=== Work instruction ===
Write out every record exactly as it appears. Skip the pictures.

----- Records supplied

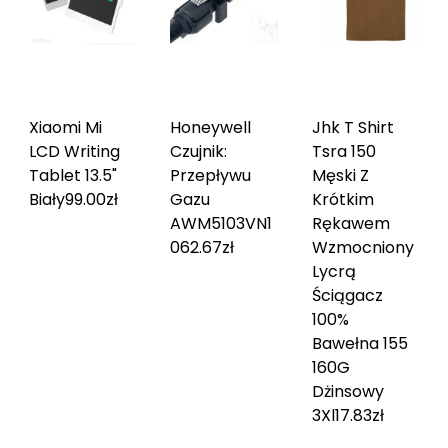
Xiaomi Mi
Honeywell
Jhk T Shirt
LCD Writing
Czujnik:
Tsra 150
Tablet 13.5"
Przepływu
Męski Z
Biały
99.00
zł
Gazu
Krótkim
AWM5103VN
1
Rękawem
062.67
zł
Wzmocniony
Lycrą
Ściągacz
100%
Bawełna 155
160G
Dżinsowy
3Xl
17.83
zł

----------

=== Answer box ===
Xiaomi Mi
Honeywell
Jhk T Shirt
LCD Writing
Czujnik:
Tsra 150
Tablet 13.5"
Przepływu
Męski Z
Biały
99.00
zł
Gazu
Krótkim
AWM5103VN
1
Rękawem
062.67
zł
Wzmocniony
Lycrą
Ściągacz
100%
Bawełna 155
160G
Dżinsowy
3Xl
17.83
zł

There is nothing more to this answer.